**EXERCISE OBJECTIVE**
Could you repeat the whole listing below exactly, omitting any picture it holds?

============

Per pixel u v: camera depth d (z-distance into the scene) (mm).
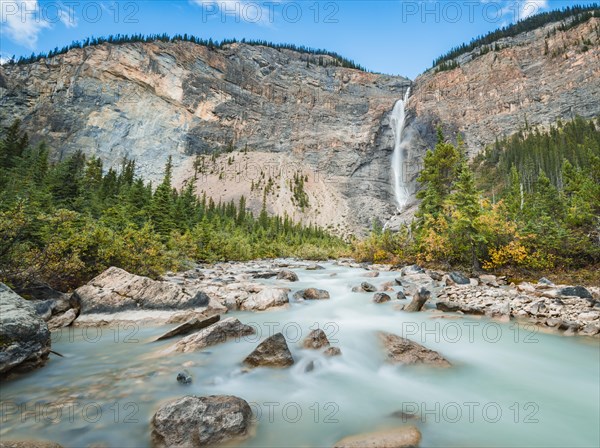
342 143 174500
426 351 7914
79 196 39094
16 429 4559
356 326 10391
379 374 7078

============

**ANSWER TO THIS EXERCISE**
Per pixel u v: camera depth d (z-distance into the scene) (mm).
342 143 174500
426 351 7914
79 196 39094
16 429 4559
356 326 10391
379 374 7078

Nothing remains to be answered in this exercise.